Es kotzt mich einfach an, wenn sich Menschen vor mir aufbauen, die ich entweder kaum kenne oder kennen möchte und dann folgende Wortgruppe auf mich „erbrechen“: „Du Proll!!!“ Ich möchte mit diesem Artikel versuchen meine Gedanken zum Thema „Spaßproletenkultur“ so plausibel wie möglich zu erläutern.

Als das grobe Konzept von diesem Artikel meinem Mitbewohner vorlegt wurde, erntete ich gleich das Lob: „Klingt ganz schön nach verletzter Eitelkeit!“ Es ist überhaupt nicht mein Anliegen, die verehrte Leserschaft mit Halbproblemen zu belästigen. Ich halte diesen Eitelkeitsvorwurf sowieso für ein Totschlagargument, da jegliche Reaktion einem „getroffene Hunde bellen“ – Statement gleich käme. Ich versuche nur mich so sachlich wie nötig an mein Problem, welches ich für publikationswürdig halte, heranzuwagen. Übrigens erfuhr ich in diversen Einzelgesprächen, dass viele Freunde im RSL-„Spaßproleten“-Freundeskreis die „gleichen“ Gedanken zu dieser Problematik hegen.

Da in diesem Artikel nicht fünfhundert mal Proll stehen soll, möchte ich ein paar Begriffe gleich am Anfang – für das bessere Verständnis – definieren. Menschen die jeden Tag kopflos zur Schicht rennen, sind für mich Prolls.
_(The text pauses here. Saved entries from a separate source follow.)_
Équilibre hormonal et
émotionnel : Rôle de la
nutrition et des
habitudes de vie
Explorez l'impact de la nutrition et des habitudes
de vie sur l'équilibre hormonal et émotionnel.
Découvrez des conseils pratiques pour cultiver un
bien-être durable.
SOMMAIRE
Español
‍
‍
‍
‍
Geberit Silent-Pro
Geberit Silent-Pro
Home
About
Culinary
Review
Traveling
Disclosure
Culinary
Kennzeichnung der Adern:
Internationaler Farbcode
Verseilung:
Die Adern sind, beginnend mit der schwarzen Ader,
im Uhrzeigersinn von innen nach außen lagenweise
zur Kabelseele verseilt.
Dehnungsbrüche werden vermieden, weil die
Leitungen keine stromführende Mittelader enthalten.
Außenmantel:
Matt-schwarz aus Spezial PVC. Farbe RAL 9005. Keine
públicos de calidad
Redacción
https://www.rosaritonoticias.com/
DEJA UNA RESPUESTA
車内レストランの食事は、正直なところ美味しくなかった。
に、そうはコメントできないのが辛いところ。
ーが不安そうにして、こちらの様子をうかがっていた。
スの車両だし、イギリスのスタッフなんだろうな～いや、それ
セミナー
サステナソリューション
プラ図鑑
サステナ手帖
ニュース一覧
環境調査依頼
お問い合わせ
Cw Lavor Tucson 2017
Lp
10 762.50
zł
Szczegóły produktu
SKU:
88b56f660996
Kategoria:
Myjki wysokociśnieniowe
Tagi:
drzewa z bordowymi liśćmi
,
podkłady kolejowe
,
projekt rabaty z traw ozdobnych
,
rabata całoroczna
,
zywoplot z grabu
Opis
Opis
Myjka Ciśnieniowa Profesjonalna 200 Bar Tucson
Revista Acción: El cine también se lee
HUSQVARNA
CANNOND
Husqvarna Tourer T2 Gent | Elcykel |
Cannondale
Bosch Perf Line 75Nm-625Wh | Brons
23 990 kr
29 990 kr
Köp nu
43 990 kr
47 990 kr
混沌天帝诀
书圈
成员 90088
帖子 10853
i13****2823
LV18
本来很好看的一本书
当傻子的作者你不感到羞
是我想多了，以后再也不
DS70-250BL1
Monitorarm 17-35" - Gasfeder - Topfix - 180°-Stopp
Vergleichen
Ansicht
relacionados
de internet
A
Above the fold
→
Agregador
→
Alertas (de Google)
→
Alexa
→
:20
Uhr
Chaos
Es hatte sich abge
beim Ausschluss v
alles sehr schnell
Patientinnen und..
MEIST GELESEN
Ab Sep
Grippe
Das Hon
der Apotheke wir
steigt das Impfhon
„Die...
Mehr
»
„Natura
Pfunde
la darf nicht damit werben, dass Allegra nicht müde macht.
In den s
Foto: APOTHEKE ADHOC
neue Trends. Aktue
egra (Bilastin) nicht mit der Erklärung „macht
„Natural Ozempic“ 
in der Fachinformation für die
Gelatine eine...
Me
Dagegen sind viele Fußballer vom Roten Stern, die als Freizeitbeschäftigung die gesellige Alkoholvernichtung plus Prollen für sich entdeckt haben, Spaßproleten.

Erst kürzlich schilderte eine junge Frau mir die Assoziation, die sie bei dem Begriff Fußball zieht: Prollsport. Wer Fußball nicht steril am heimischen TV-Gerät erlebt, sondern sich auf deutschen Fußballplätzen umschaut, wird dagegen kaum etwas sagen können. Da denke ich haben wir schon die Wurzel ausgegraben. Unser Roter-Stern-Freundeskreis, Ursprünge liegen im „Melk die fette Katze“-Umfeld, hat als konstituierendes Element den Fußball, mit all seinen positiven wie auch negativen Kern- und Begleiterscheinungen, gepachtet. Die Liebe zu dieser Ballsportart garniert mit einer gehörigen Punkrockattitüde - die Oi-Schiene nicht zu vergessen -, hat bei „uns“ Spaßproleten einen bizarren Humor entwickelt, dessen Ursache und Notwendigkeit später noch beschrieben werden soll.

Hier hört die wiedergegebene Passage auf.